L’AFPC se réjouit de la création d’un nouveau poste de représentant spécial chargé de la lutte contre l’islamophobie et du soutien à l’envoyé spécial du Canada pour la préservation de la mémoire de l’Holocauste et la lutte contre l’antisémitisme. Elle souhaite maintenant voir l’adoption d’une loi pour contrer la haine et la violence accrues dont font l’objet les minorités religieuses.
Services de garde
L’AFPC considère que le nouvel investissement de 625 millions de dollars sur quatre ans pour la construction d’établissements est un bon début pour remédier à la grave pénurie de places en garderie.
Le gouvernement fédéral avait déjà conclu une entente avec les gouvernements provinciaux et territoriaux afin de limiter les frais de garde à environ 10 $ par jour d’ici 2025-2026, mais bien des familles ne peuvent pas attendre aussi longtemps.

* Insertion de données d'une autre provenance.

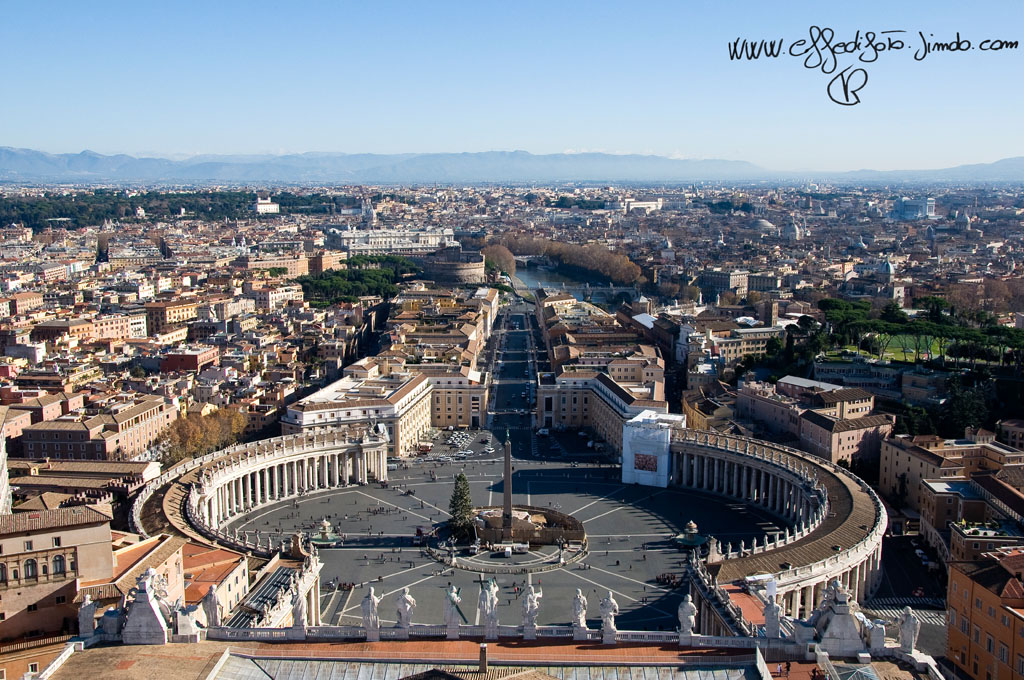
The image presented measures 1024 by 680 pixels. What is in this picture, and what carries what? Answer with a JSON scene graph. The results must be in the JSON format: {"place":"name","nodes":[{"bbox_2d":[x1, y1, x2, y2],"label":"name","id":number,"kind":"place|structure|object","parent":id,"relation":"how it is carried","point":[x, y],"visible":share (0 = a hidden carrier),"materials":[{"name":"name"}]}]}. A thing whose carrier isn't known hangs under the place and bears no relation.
{"place":"outdoors","nodes":[
{"label":"outdoors","id":0,"kind":"place"},
{"bbox_2d":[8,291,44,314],"label":"building","id":1,"kind":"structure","parent":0,"point":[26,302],"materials":[{"name":"paint"}]},
{"bbox_2d":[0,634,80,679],"label":"building","id":2,"kind":"structure","parent":0,"point":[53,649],"materials":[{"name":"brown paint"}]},
{"bbox_2d":[0,506,117,642],"label":"building","id":3,"kind":"structure","parent":0,"point":[93,546],"materials":[{"name":"beige stone"}]},
{"bbox_2d":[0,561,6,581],"label":"window","id":4,"kind":"structure","parent":3,"relation":"in","point":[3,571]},
{"bbox_2d":[24,558,37,578],"label":"window","id":5,"kind":"structure","parent":3,"relation":"in","point":[33,569],"materials":[{"name":"grey glass"}]},
{"bbox_2d":[52,553,66,574],"label":"window","id":6,"kind":"structure","parent":3,"relation":"in","point":[59,564],"materials":[{"name":"grey glass"}]},
{"bbox_2d":[3,457,160,502],"label":"building","id":7,"kind":"structure","parent":0,"point":[33,484],"materials":[{"name":"beige stone"}]},
{"bbox_2d":[34,314,145,345],"label":"building","id":8,"kind":"structure","parent":0,"point":[113,336],"materials":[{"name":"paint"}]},
{"bbox_2d":[19,400,172,462],"label":"building","id":9,"kind":"structure","parent":0,"point":[45,447],"materials":[{"name":"brick"}]},
{"bbox_2d":[98,533,249,628],"label":"building","id":10,"kind":"structure","parent":0,"point":[137,566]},
{"bbox_2d":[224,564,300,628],"label":"roof","id":11,"kind":"structure","parent":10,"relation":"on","point":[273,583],"materials":[{"name":"grey"}]},
{"bbox_2d":[145,300,202,330],"label":"building","id":12,"kind":"structure","parent":0,"point":[157,310],"materials":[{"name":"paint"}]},
{"bbox_2d":[158,347,216,374],"label":"red building","id":13,"kind":"structure","parent":0,"point":[173,361],"materials":[{"name":"red brick"}]},
{"bbox_2d":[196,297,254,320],"label":"building","id":14,"kind":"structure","parent":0,"point":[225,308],"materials":[{"name":"beige paint"}]},
{"bbox_2d":[253,195,279,213],"label":"white building","id":15,"kind":"structure","parent":0,"point":[273,207],"materials":[{"name":"white paint"}]},
{"bbox_2d":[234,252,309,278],"label":"building","id":16,"kind":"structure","parent":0,"point":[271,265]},
{"bbox_2d":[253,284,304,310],"label":"building","id":17,"kind":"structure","parent":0,"point":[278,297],"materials":[{"name":"beige paint"}]},
{"bbox_2d":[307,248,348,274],"label":"building","id":18,"kind":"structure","parent":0,"point":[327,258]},
{"bbox_2d":[360,197,375,222],"label":"church tower","id":19,"kind":"structure","parent":0,"point":[369,213],"materials":[{"name":"white stone"}]},
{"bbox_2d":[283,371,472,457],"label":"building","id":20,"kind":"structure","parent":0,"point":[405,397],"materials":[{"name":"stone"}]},
{"bbox_2d":[329,228,452,255],"label":"white building","id":21,"kind":"structure","parent":0,"point":[345,240],"materials":[{"name":"white stone"}]},
{"bbox_2d":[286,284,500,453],"label":"building","id":22,"kind":"structure","parent":0,"point":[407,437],"materials":[{"name":"beige stone"}]},
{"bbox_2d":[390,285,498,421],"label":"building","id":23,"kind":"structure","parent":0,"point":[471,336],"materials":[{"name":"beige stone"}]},
{"bbox_2d":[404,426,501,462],"label":"parking lot","id":24,"kind":"structure","parent":0,"point":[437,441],"materials":[{"name":"grey asphalt"}]},
{"bbox_2d":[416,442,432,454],"label":"bus","id":25,"kind":"object","parent":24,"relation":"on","point":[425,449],"visible":0.97,"materials":[{"name":"red"}]},
{"bbox_2d":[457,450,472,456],"label":"car","id":26,"kind":"object","parent":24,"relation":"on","point":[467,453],"visible":0.98,"materials":[{"name":"white metal"}]},
{"bbox_2d":[421,245,486,285],"label":"round tower","id":27,"kind":"structure","parent":0,"point":[469,272],"materials":[{"name":"stone"}]},
{"bbox_2d":[22,629,936,679],"label":"building","id":28,"kind":"structure","parent":0,"point":[756,665],"materials":[{"name":"stone"}]},
{"bbox_2d":[78,594,97,638],"label":"statue","id":29,"kind":"object","parent":28,"relation":"on","point":[91,611],"visible":0.97,"materials":[{"name":"white stone"}]},
{"bbox_2d":[98,602,124,641],"label":"statue","id":30,"kind":"object","parent":28,"relation":"on","point":[109,613],"visible":0.92,"materials":[{"name":"white stone"}]},
{"bbox_2d":[121,568,171,644],"label":"statue","id":31,"kind":"object","parent":28,"relation":"on","point":[137,605],"visible":0.96,"materials":[{"name":"stone"}]},
{"bbox_2d":[175,601,201,639],"label":"statue","id":32,"kind":"object","parent":28,"relation":"on","point":[189,623],"visible":0.98,"materials":[{"name":"white stone"}]},
{"bbox_2d":[202,583,221,627],"label":"statue","id":33,"kind":"object","parent":28,"relation":"on","point":[213,597],"visible":0.99,"materials":[{"name":"white stone"}]},
{"bbox_2d":[479,642,487,671],"label":"chimney","id":34,"kind":"object","parent":28,"relation":"on","point":[483,651],"visible":0.98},
{"bbox_2d":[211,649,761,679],"label":"roof","id":35,"kind":"structure","parent":28,"relation":"on","point":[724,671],"materials":[{"name":"grey"}]},
{"bbox_2d":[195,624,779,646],"label":"balustrade","id":36,"kind":"object","parent":28,"relation":"on","point":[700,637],"visible":0.62,"materials":[{"name":"white stone"}]},
{"bbox_2d":[290,585,307,634],"label":"statue","id":37,"kind":"object","parent":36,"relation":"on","point":[299,615],"visible":0.98,"materials":[{"name":"white stone"}]},
{"bbox_2d":[360,584,380,636],"label":"statue","id":38,"kind":"object","parent":36,"relation":"on","point":[369,605],"visible":0.99,"materials":[{"name":"white stone"}]},
{"bbox_2d":[395,587,414,632],"label":"statue","id":39,"kind":"object","parent":36,"relation":"on","point":[403,607],"visible":0.99,"materials":[{"name":"white stone"}]},
{"bbox_2d":[444,582,464,634],"label":"statue","id":40,"kind":"object","parent":36,"relation":"on","point":[453,595],"visible":0.99,"materials":[{"name":"white stone"}]},
{"bbox_2d":[477,577,498,637],"label":"statue","id":41,"kind":"object","parent":36,"relation":"on","point":[489,611],"visible":0.99,"materials":[{"name":"white stone"}]},
{"bbox_2d":[520,580,540,632],"label":"statue","id":42,"kind":"object","parent":36,"relation":"on","point":[530,603],"visible":0.99,"materials":[{"name":"white stone"}]},
{"bbox_2d":[571,587,587,635],"label":"statue","id":43,"kind":"object","parent":36,"relation":"on","point":[580,615],"visible":0.99,"materials":[{"name":"white stone"}]},
{"bbox_2d":[598,590,618,640],"label":"statue","id":44,"kind":"object","parent":36,"relation":"on","point":[608,603],"visible":0.99,"materials":[{"name":"white stone"}]},
{"bbox_2d":[677,594,696,641],"label":"statue","id":45,"kind":"object","parent":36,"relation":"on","point":[686,611],"visible":0.99,"materials":[{"name":"white stone"}]},
{"bbox_2d":[762,585,781,640],"label":"statue","id":46,"kind":"object","parent":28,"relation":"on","point":[770,609],"visible":0.99,"materials":[{"name":"white stone"}]},
{"bbox_2d":[810,578,866,657],"label":"statue","id":47,"kind":"object","parent":28,"relation":"on","point":[840,607],"visible":0.95,"materials":[{"name":"stone"}]},
{"bbox_2d":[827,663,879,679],"label":"glass roof","id":48,"kind":"structure","parent":28,"relation":"on","point":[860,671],"materials":[{"name":"glass"}]},
{"bbox_2d":[866,617,886,653],"label":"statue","id":49,"kind":"object","parent":28,"relation":"on","point":[878,635],"visible":0.93,"materials":[{"name":"white stone"}]},
{"bbox_2d":[897,606,918,653],"label":"statue","id":50,"kind":"object","parent":28,"relation":"on","point":[908,617],"visible":0.98,"materials":[{"name":"white stone"}]},
{"bbox_2d":[215,452,780,630],"label":"plaza","id":51,"kind":"structure","parent":0,"point":[435,566],"materials":[{"name":"grey stone"}]},
{"bbox_2d":[132,422,386,593],"label":"colonnade","id":52,"kind":"object","parent":51,"relation":"on","point":[285,458],"visible":0.73,"materials":[{"name":"white stone"}]},
{"bbox_2d":[310,519,342,544],"label":"fountain","id":53,"kind":"object","parent":51,"relation":"on","point":[325,524],"visible":0.88,"materials":[{"name":"grey stone"}]},
{"bbox_2d":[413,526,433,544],"label":"truck","id":54,"kind":"object","parent":51,"relation":"on","point":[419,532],"visible":0.81,"materials":[{"name":"red"}]},
{"bbox_2d":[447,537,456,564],"label":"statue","id":55,"kind":"object","parent":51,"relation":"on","point":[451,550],"visible":0.98,"materials":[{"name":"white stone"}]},
{"bbox_2d":[447,472,474,540],"label":"tree","id":56,"kind":"object","parent":51,"relation":"on","point":[461,498],"visible":0.91,"materials":[{"name":"plant"}]},
{"bbox_2d":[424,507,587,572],"label":"nativity scene","id":57,"kind":"object","parent":51,"relation":"on","point":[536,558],"visible":0.72,"materials":[{"name":"stone"}]},
{"bbox_2d":[500,428,514,536],"label":"obelisk","id":58,"kind":"object","parent":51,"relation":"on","point":[507,516],"visible":0.86,"materials":[{"name":"grey stone"}]},
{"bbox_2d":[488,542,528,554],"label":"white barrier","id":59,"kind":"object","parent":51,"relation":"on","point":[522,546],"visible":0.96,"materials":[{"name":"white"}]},
{"bbox_2d":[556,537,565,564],"label":"lamp post","id":60,"kind":"object","parent":51,"relation":"on","point":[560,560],"visible":0.98,"materials":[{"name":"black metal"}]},
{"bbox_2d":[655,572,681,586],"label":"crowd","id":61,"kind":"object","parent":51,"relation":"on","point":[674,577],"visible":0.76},
{"bbox_2d":[673,521,709,547],"label":"fountain","id":62,"kind":"object","parent":51,"relation":"on","point":[686,542],"visible":0.84,"materials":[{"name":"green"}]},
{"bbox_2d":[1,146,1022,185],"label":"mountain range","id":63,"kind":"structure","parent":0,"point":[11,161],"materials":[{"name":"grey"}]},
{"bbox_2d":[0,0,1023,172],"label":"sky","id":64,"kind":"structure","parent":0,"point":[445,113],"materials":[{"name":"blue"}]},
{"bbox_2d":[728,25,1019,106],"label":"watermark","id":65,"kind":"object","parent":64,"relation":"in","point":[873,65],"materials":[{"name":"black"}]},
{"bbox_2d":[484,298,541,455],"label":"road","id":66,"kind":"structure","parent":0,"point":[516,343],"materials":[{"name":"grey asphalt"}]},
{"bbox_2d":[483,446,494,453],"label":"car","id":67,"kind":"object","parent":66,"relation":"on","point":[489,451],"visible":0.98,"materials":[{"name":"white metal"}]},
{"bbox_2d":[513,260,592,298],"label":"river","id":68,"kind":"structure","parent":0,"point":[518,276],"materials":[{"name":"liquid"}]},
{"bbox_2d":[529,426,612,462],"label":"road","id":69,"kind":"structure","parent":0,"point":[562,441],"materials":[{"name":"grey asphalt"}]},
{"bbox_2d":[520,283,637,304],"label":"bridge","id":70,"kind":"structure","parent":0,"point":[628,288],"materials":[{"name":"stone"}]},
{"bbox_2d":[534,289,668,452],"label":"building row","id":71,"kind":"structure","parent":0,"point":[564,413],"materials":[{"name":"beige stone"}]},
{"bbox_2d":[623,198,662,211],"label":"building","id":72,"kind":"structure","parent":0,"point":[648,203],"materials":[{"name":"white stone"}]},
{"bbox_2d":[620,410,679,487],"label":"building","id":73,"kind":"structure","parent":0,"point":[626,464],"visible":0.82,"materials":[{"name":"white fabric"}]},
{"bbox_2d":[633,452,658,471],"label":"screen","id":74,"kind":"object","parent":73,"relation":"attached to","point":[644,466],"visible":0.94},
{"bbox_2d":[697,268,748,296],"label":"building","id":75,"kind":"structure","parent":0,"point":[726,280],"materials":[{"name":"beige stone"}]},
{"bbox_2d":[689,318,788,367],"label":"building","id":76,"kind":"structure","parent":0,"point":[732,349],"materials":[{"name":"beige stone"}]},
{"bbox_2d":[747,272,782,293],"label":"building","id":77,"kind":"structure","parent":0,"point":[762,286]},
{"bbox_2d":[782,220,801,239],"label":"dome","id":78,"kind":"structure","parent":0,"point":[794,232],"materials":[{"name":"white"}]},
{"bbox_2d":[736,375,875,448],"label":"building","id":79,"kind":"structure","parent":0,"point":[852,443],"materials":[{"name":"beige paint"}]},
{"bbox_2d":[801,408,892,469],"label":"building","id":80,"kind":"structure","parent":0,"point":[848,433],"materials":[{"name":"beige paint"}]},
{"bbox_2d":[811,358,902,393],"label":"building","id":81,"kind":"structure","parent":0,"point":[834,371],"materials":[{"name":"stone"}]},
{"bbox_2d":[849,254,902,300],"label":"domed building","id":82,"kind":"structure","parent":0,"point":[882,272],"materials":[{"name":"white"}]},
{"bbox_2d":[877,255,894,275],"label":"dome","id":83,"kind":"structure","parent":0,"point":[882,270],"materials":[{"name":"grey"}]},
{"bbox_2d":[871,333,940,363],"label":"lawn","id":84,"kind":"structure","parent":0,"point":[888,353],"materials":[{"name":"green plant"}]},
{"bbox_2d":[868,534,949,611],"label":"road","id":85,"kind":"structure","parent":0,"point":[898,581],"materials":[{"name":"grey asphalt"}]},
{"bbox_2d":[891,196,936,219],"label":"building","id":86,"kind":"structure","parent":0,"point":[926,211],"materials":[{"name":"white stone"}]},
{"bbox_2d":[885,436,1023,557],"label":"building","id":87,"kind":"structure","parent":0,"point":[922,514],"materials":[{"name":"beige stone"}]},
{"bbox_2d":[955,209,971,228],"label":"dome","id":88,"kind":"structure","parent":0,"point":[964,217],"materials":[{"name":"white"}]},
{"bbox_2d":[944,547,1023,679],"label":"orange building","id":89,"kind":"structure","parent":0,"point":[958,583],"materials":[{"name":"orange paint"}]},
{"bbox_2d":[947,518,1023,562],"label":"building","id":90,"kind":"structure","parent":0,"point":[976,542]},
{"bbox_2d":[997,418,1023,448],"label":"building","id":91,"kind":"structure","parent":0,"point":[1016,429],"materials":[{"name":"beige stone"}]},
{"label":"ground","id":92,"kind":"structure","parent":0},
{"bbox_2d":[0,190,357,230],"label":"forest","id":93,"kind":"object","parent":92,"relation":"on","point":[13,207],"visible":0.68,"materials":[{"name":"green wood"}]},
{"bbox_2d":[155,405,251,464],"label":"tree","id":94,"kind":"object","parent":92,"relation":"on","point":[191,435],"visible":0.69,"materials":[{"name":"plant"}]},
{"bbox_2d":[296,256,417,304],"label":"tree cluster","id":95,"kind":"object","parent":92,"relation":"on","point":[341,276],"visible":0.74,"materials":[{"name":"green plant"}]},
{"bbox_2d":[483,243,516,277],"label":"tree","id":96,"kind":"object","parent":92,"relation":"on","point":[499,254],"visible":0.69,"materials":[{"name":"plant"}]},
{"bbox_2d":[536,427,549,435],"label":"car","id":97,"kind":"object","parent":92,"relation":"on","point":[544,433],"visible":0.98,"materials":[{"name":"white metal"}]},
{"bbox_2d":[490,234,644,287],"label":"tree row","id":98,"kind":"object","parent":92,"relation":"on","point":[554,252],"visible":0.74,"materials":[{"name":"brown plant"}]},
{"bbox_2d":[751,218,774,233],"label":"dome","id":99,"kind":"structure","parent":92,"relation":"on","point":[768,225],"materials":[{"name":"grey"}]},
{"bbox_2d":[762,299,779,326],"label":"tower","id":100,"kind":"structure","parent":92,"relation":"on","point":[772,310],"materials":[{"name":"brown brick"}]},
{"bbox_2d":[667,426,884,633],"label":"colonnade","id":101,"kind":"object","parent":92,"relation":"on","point":[848,577],"visible":0.69,"materials":[{"name":"white stone"}]},
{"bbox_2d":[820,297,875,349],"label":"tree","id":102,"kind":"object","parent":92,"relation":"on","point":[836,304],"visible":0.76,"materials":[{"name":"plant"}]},
{"bbox_2d":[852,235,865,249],"label":"dome","id":103,"kind":"structure","parent":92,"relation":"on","point":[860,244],"materials":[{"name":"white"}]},
{"bbox_2d":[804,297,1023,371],"label":"tree row","id":104,"kind":"object","parent":92,"relation":"on","point":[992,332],"visible":0.86,"materials":[{"name":"green plant"}]},
{"bbox_2d":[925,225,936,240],"label":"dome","id":105,"kind":"structure","parent":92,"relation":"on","point":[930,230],"materials":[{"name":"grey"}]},
{"bbox_2d":[942,381,991,436],"label":"tree","id":106,"kind":"object","parent":92,"relation":"on","point":[960,403],"visible":0.68,"materials":[{"name":"green plant"}]},
{"bbox_2d":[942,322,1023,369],"label":"tree","id":107,"kind":"object","parent":92,"relation":"on","point":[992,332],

Programme des travailleurs étrangers temporaires
Le Programme, dont la majorité des participants sont des personnes racialisées, offre une main-d’œuvre essentielle et chroniquement sous-évaluée. Le nouveau budget en fait peu pour mettre fin à un système à deux vitesses qui lie les travailleurs aux employeurs. Il contribue plutôt à fragiliser la situation d’une main-d’œuvre temporaire déjà vulnérable. Il est grand temps d’offrir à ces personnes un travail et un salaire décents, des conditions de travail sécuritaires et des avantages sociaux, et de leur accorder le plein statut d’immigrant.
En résumé
Si le budget 2022 prévoit un financement accru pour remédier à certaines inégalités, d’autres sont passées sous silence, tandis que de nombreuses initiatives sont terriblement sous-financées. Même si le gouvernement entend investir dans des programmes indispensables, il reste encore beaucoup à faire pour remédier aux inégalités dans notre société, sans parler de celles engendrées par la crise sanitaire.
L’AFPC voit d’un bon œil les progrès réalisés dans certains dossiers, mais continuera de demander mieux.